▶ Extrait:

━━━━━━

Il nous faut des exemples pareils pour apprendre à connaître la chair en nous: «En moi, c’est-à-dire en ma chair, il n’y a point de bien». Il n’y a pour elle ni culture, ni purification, ni amélioration possible; la seule place qui lui convienne est d’être clouée à la croix.

Après la confession du péché devant Dieu, cette chute si rapide est suivie d’un travail long et douloureux de relèvement. Pierre versait des larmes amères en sortant de la cour, témoin de son reniement, mais ce n’est pas alors qu’il retrouve la communion avec le Seigneur. De même pour David, ce ne fut que plus tard qu’il put célébrer la grâce d’un cœur parfaitement libre. Il ne suffisait pas qu’il l’eût manifestée plus ou moins fidèlement dans sa carrière; Dieu voulait lui montrer sa grâce à Lui, pleine et entière, en des circonstances qui avaient fait de David un meurtrier. Misérable objet de jugement, il devient celui dans lequel Dieu exalte et glorifie sa grâce triomphante.

━━━━━━

▶ Données fournies:

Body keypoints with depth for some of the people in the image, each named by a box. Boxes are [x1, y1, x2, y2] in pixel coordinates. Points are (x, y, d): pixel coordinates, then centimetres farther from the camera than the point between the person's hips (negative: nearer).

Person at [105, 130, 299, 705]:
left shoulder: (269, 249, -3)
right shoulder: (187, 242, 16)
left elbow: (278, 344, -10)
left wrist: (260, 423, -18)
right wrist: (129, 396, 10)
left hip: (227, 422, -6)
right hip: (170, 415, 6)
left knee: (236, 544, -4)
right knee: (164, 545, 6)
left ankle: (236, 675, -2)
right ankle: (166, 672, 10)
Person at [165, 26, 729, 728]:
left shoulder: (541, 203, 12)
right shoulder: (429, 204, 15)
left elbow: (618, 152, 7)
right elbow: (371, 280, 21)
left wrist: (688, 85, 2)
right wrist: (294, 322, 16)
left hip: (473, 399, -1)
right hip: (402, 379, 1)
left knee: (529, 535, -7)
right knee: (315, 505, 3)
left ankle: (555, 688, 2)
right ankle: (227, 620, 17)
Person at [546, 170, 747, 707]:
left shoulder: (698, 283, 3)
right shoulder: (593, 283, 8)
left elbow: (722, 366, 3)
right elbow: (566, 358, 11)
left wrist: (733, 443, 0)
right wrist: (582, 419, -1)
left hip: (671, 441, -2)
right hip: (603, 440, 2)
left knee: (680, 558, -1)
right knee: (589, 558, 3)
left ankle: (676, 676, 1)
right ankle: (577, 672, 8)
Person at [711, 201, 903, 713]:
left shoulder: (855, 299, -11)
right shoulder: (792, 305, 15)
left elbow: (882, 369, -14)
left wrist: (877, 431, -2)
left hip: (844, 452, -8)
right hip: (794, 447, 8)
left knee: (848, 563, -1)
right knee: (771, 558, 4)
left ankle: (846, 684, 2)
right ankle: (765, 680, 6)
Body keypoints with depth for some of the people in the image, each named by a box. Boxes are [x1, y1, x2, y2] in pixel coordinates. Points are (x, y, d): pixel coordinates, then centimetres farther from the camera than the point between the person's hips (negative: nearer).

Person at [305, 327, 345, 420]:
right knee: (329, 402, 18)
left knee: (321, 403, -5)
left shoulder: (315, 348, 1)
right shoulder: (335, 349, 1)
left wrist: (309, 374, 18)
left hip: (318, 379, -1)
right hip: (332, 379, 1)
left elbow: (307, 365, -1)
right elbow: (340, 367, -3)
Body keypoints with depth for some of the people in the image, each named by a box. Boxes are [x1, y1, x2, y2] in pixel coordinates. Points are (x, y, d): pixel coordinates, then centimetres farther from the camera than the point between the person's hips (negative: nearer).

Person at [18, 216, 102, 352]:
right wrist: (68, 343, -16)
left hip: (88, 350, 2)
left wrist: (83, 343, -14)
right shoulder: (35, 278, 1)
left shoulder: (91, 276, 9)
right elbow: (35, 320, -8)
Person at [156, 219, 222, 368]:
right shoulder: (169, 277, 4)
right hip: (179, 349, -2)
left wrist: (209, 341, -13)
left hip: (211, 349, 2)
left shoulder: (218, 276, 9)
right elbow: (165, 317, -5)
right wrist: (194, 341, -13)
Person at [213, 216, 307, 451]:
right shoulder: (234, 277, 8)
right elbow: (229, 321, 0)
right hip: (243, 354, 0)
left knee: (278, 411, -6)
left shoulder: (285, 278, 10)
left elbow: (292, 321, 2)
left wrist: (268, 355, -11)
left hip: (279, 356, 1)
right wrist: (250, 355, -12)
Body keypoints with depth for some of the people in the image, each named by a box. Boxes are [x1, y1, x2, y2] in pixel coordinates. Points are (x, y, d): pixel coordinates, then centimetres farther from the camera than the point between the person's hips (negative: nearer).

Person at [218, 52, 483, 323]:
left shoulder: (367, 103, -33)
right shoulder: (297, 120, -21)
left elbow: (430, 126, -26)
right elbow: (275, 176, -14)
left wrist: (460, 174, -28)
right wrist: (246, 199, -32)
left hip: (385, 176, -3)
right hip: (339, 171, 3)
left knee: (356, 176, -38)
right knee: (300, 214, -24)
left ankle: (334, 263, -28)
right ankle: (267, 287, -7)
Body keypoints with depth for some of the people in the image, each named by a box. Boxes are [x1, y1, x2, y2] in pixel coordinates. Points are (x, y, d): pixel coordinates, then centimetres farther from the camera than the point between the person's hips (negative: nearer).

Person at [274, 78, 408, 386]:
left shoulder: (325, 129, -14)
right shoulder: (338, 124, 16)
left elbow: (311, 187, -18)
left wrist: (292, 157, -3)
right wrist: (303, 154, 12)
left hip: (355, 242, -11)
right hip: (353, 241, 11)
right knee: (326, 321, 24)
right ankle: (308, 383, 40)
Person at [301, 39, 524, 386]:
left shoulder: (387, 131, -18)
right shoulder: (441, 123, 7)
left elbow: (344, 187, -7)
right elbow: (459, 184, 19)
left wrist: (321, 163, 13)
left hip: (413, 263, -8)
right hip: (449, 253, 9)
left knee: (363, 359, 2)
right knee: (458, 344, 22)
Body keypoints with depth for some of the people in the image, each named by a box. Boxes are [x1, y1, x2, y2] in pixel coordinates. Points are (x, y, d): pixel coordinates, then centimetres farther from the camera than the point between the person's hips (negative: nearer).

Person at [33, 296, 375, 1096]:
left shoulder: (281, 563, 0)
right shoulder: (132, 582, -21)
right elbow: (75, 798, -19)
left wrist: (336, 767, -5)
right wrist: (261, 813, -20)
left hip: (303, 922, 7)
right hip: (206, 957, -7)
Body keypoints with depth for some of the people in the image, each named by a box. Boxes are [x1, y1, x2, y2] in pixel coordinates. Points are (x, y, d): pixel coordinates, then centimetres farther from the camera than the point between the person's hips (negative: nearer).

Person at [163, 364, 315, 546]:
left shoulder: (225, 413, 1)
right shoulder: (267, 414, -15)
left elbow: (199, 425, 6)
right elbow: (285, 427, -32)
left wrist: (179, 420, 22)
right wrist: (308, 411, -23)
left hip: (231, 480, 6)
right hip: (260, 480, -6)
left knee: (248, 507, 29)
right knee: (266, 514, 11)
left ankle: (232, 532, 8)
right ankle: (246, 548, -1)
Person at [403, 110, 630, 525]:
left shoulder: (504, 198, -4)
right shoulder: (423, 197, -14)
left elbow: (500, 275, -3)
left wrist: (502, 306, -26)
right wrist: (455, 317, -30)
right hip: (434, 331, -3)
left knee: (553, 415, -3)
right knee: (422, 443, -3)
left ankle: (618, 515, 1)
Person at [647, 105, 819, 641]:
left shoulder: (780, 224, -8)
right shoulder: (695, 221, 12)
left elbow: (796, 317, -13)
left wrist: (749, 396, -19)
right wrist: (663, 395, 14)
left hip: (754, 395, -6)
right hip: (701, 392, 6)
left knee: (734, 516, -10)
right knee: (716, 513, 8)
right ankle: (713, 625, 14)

━━━━━━

▶ Votre consigne: Recopiez mot pour mot le passage de l'extrait qui s'ouvre sur les mots contenant « Il nous faut » et se clôt sur « à la croix. ». Appuyez-vous uniquement sur l'extrait.

▶ Votre réponse:
Il nous faut des exemples pareils pour apprendre à connaître la chair en nous: «En moi, c’est-à-dire en ma chair, il n’y a point de bien». Il n’y a pour elle ni culture, ni purification, ni amélioration possible; la seule place qui lui convienne est d’être clouée à la croix.